--- Start Input rows ---

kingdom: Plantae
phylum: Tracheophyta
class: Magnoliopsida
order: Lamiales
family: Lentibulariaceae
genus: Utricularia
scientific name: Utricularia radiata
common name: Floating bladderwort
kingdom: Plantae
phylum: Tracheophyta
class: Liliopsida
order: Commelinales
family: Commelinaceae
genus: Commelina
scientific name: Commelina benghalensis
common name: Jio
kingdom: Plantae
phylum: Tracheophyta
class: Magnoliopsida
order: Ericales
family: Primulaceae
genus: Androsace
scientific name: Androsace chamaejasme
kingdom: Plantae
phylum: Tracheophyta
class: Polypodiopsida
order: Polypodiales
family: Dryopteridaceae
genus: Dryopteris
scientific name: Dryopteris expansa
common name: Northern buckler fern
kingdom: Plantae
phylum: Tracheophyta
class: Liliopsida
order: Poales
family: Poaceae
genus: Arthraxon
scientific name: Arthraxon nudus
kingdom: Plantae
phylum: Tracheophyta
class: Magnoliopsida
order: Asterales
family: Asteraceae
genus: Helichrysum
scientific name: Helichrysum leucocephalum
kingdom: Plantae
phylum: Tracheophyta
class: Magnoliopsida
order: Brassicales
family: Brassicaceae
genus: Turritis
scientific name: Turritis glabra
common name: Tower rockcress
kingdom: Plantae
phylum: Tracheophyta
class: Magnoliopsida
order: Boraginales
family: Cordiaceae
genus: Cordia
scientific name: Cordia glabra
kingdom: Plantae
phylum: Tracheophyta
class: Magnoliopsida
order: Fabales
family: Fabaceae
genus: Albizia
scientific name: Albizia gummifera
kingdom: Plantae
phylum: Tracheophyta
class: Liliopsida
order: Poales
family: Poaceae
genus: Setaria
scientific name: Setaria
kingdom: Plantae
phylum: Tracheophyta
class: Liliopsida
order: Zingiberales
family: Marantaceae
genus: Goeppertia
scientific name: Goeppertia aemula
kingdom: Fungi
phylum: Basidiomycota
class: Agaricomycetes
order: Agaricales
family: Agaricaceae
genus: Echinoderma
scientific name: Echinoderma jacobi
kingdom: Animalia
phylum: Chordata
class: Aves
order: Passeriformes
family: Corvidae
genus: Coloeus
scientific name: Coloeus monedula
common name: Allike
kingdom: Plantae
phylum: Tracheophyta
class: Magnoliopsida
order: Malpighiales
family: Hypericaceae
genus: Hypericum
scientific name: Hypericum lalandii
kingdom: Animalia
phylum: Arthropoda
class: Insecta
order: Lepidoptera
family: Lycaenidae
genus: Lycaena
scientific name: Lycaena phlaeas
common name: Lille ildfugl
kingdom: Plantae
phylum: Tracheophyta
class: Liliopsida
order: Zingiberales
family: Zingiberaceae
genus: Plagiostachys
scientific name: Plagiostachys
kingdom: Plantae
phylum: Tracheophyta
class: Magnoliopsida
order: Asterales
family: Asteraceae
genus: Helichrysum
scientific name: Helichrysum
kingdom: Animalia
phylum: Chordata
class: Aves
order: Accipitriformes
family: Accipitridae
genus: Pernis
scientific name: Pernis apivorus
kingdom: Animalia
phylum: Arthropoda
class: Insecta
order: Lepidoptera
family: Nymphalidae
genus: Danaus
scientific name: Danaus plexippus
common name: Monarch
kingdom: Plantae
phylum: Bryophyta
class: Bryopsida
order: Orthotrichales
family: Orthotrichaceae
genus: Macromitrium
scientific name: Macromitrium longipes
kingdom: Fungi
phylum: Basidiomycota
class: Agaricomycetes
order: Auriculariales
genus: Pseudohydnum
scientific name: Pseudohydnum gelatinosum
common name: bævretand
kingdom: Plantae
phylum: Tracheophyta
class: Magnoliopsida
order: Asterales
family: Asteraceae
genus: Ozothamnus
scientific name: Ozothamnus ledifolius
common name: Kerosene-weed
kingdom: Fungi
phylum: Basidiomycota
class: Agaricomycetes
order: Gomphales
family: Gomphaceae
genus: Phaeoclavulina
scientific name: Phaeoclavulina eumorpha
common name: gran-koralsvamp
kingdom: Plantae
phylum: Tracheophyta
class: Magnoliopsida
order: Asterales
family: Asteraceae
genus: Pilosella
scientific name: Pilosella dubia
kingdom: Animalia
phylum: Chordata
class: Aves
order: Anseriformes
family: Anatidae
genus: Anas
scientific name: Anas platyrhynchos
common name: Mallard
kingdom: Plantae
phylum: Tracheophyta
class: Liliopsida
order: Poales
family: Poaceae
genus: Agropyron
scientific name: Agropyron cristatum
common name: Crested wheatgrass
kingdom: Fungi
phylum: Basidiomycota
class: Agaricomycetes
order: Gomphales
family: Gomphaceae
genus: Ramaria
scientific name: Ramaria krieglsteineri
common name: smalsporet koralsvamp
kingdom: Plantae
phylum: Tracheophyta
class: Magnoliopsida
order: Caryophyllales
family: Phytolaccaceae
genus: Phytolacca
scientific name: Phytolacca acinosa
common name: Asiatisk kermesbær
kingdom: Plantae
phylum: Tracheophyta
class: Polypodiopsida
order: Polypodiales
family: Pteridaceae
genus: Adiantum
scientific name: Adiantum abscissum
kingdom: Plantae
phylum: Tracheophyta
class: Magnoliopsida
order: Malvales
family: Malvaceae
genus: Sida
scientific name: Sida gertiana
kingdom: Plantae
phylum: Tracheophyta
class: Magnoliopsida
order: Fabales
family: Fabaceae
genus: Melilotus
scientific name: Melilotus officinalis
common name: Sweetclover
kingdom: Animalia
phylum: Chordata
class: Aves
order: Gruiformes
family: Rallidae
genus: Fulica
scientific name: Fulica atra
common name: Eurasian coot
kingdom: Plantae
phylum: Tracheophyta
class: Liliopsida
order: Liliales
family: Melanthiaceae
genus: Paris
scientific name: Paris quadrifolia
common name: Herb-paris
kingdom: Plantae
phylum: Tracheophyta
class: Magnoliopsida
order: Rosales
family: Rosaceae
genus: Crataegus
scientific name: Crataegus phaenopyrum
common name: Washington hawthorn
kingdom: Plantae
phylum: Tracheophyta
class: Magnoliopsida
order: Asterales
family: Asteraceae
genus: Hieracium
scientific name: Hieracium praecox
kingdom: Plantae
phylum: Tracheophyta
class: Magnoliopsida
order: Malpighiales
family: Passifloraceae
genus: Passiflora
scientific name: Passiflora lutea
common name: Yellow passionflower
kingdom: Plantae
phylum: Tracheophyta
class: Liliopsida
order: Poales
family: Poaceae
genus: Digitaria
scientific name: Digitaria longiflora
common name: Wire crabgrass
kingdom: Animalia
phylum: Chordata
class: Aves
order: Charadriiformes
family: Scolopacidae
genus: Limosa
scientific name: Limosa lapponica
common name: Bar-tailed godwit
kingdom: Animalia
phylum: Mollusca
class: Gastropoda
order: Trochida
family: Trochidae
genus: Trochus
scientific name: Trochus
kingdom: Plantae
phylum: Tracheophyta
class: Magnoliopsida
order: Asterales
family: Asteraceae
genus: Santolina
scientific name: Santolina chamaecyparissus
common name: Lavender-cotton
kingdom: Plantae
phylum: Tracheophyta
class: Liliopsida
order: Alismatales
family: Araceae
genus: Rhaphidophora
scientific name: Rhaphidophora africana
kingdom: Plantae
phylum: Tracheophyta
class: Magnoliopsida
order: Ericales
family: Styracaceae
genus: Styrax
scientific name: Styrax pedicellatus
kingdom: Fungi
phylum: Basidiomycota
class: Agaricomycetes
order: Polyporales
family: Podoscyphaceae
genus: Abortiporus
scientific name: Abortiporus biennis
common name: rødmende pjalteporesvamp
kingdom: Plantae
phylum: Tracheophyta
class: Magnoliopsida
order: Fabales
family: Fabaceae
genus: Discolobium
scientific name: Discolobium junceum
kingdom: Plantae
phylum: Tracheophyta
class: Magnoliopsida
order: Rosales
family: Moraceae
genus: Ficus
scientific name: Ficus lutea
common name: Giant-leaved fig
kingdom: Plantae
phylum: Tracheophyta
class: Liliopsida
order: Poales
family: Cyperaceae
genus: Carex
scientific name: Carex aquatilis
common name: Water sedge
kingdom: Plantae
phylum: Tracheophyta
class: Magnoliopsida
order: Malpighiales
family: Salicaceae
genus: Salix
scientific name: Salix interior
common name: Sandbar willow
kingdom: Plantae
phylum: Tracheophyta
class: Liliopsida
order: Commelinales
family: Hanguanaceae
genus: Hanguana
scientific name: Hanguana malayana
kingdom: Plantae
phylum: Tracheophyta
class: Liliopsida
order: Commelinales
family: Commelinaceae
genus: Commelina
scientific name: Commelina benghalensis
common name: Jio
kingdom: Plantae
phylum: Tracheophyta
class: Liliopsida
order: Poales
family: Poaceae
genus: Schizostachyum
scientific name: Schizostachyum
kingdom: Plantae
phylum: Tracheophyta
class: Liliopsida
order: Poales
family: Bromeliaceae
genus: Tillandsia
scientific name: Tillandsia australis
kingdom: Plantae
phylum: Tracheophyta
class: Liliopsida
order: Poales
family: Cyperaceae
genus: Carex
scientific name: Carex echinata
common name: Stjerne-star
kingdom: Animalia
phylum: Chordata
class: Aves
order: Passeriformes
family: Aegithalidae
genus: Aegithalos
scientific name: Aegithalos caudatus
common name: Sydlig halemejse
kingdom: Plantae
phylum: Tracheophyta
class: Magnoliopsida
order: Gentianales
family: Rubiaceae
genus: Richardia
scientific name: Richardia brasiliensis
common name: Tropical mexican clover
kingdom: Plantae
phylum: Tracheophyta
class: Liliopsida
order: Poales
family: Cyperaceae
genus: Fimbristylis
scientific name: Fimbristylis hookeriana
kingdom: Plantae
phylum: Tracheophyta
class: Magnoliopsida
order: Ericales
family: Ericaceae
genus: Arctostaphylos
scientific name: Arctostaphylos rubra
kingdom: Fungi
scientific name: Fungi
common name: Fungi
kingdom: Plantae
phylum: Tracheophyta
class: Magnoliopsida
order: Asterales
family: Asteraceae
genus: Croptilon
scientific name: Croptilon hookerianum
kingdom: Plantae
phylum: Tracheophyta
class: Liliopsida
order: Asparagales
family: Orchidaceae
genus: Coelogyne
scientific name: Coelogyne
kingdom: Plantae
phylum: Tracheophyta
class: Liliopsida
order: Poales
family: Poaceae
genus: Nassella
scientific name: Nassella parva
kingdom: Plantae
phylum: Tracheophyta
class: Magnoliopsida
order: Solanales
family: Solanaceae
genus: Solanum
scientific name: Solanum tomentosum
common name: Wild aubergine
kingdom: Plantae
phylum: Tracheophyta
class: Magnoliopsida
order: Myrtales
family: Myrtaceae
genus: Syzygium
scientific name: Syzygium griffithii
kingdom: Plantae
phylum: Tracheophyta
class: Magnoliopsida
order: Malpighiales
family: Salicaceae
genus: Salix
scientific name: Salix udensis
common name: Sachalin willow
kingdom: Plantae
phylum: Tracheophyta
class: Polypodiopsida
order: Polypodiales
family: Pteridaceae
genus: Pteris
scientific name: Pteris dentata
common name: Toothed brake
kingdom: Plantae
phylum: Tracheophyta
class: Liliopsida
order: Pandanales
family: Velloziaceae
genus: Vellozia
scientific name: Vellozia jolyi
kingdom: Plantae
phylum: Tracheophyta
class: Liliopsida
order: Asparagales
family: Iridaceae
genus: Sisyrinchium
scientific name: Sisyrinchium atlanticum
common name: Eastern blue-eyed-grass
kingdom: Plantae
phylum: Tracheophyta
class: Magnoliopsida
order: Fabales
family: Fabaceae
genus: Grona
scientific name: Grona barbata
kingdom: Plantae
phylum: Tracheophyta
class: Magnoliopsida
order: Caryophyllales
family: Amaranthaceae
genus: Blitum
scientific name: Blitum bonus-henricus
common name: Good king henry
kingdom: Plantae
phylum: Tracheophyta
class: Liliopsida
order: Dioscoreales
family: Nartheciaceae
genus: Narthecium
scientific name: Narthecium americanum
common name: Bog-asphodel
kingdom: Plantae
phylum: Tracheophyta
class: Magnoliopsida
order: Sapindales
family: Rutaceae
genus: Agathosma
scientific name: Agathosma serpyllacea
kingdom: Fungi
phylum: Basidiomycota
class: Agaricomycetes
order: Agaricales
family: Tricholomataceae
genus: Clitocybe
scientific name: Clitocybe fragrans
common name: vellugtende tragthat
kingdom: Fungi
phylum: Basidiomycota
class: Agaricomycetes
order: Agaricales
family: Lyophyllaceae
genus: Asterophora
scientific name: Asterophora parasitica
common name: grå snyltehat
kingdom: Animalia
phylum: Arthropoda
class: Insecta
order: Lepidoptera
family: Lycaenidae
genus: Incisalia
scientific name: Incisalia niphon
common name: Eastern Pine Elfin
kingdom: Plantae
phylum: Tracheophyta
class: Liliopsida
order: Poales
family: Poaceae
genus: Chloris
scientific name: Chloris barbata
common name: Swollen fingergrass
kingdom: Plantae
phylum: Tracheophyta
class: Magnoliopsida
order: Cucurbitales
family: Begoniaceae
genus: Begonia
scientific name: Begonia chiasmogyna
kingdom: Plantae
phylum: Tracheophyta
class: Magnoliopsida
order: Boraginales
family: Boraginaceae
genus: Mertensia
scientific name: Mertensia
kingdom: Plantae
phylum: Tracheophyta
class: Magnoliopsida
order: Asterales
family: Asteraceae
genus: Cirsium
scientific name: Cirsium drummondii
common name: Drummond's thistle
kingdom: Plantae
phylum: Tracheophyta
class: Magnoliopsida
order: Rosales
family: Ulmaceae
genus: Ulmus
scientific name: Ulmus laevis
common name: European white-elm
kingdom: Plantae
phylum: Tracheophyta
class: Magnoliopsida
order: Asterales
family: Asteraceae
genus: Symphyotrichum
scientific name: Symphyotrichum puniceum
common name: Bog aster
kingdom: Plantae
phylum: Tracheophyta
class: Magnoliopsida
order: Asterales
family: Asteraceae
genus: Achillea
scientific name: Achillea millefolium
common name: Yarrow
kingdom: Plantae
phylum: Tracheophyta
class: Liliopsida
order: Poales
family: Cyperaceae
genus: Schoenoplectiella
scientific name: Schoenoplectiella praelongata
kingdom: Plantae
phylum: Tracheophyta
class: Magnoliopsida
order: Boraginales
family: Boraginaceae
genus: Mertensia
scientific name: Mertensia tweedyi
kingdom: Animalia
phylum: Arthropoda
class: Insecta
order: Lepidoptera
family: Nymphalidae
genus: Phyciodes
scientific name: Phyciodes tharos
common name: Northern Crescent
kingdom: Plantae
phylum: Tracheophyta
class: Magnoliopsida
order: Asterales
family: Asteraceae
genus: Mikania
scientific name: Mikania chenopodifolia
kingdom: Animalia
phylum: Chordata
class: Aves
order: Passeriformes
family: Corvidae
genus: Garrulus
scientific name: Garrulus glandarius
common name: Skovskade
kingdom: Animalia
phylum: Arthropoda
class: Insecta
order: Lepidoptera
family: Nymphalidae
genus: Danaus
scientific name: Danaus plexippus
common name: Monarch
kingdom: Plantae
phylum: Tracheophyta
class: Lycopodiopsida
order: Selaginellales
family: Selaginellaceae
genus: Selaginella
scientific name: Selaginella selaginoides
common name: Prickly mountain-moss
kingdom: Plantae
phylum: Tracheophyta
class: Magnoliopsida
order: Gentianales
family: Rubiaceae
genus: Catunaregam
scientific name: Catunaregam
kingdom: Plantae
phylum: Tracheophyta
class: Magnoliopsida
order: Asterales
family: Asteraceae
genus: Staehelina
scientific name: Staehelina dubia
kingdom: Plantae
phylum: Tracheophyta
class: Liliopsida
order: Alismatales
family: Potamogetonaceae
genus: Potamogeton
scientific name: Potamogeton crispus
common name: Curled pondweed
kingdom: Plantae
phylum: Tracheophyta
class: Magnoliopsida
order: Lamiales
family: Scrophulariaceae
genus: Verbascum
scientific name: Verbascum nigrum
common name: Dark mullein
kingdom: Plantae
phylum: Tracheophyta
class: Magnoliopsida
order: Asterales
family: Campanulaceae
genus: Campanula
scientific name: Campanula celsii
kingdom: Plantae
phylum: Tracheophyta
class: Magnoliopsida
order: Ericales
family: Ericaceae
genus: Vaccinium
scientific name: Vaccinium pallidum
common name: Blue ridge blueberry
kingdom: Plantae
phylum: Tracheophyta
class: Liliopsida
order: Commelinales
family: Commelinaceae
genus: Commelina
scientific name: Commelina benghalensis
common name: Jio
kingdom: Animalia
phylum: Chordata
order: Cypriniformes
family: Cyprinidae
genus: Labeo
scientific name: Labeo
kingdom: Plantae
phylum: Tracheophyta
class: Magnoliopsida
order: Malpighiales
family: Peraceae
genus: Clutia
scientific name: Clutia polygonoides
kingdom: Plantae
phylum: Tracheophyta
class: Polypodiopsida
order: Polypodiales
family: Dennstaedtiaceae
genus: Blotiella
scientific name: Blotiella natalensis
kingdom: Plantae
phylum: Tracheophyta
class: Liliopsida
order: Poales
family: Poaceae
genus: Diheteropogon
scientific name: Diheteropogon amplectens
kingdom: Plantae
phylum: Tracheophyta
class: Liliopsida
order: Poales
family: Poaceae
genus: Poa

--- End Input rows ---

### Direction
Reproduce the entries above starting at the line containing "genus: Syzygium" and ending at the line containing "genus: Vellozia". Substitute "vernacular name" for every occurrence of "common name" and leave everything else unchanged.

### Solution to this exercise
genus: Syzygium
scientific name: Syzygium griffithii
kingdom: Plantae
phylum: Tracheophyta
class: Magnoliopsida
order: Malpighiales
family: Salicaceae
genus: Salix
scientific name: Salix udensis
vernacular name: Sachalin willow
kingdom: Plantae
phylum: Tracheophyta
class: Polypodiopsida
order: Polypodiales
family: Pteridaceae
genus: Pteris
scientific name: Pteris dentata
vernacular name: Toothed brake
kingdom: Plantae
phylum: Tracheophyta
class: Liliopsida
order: Pandanales
family: Velloziaceae
genus: Vellozia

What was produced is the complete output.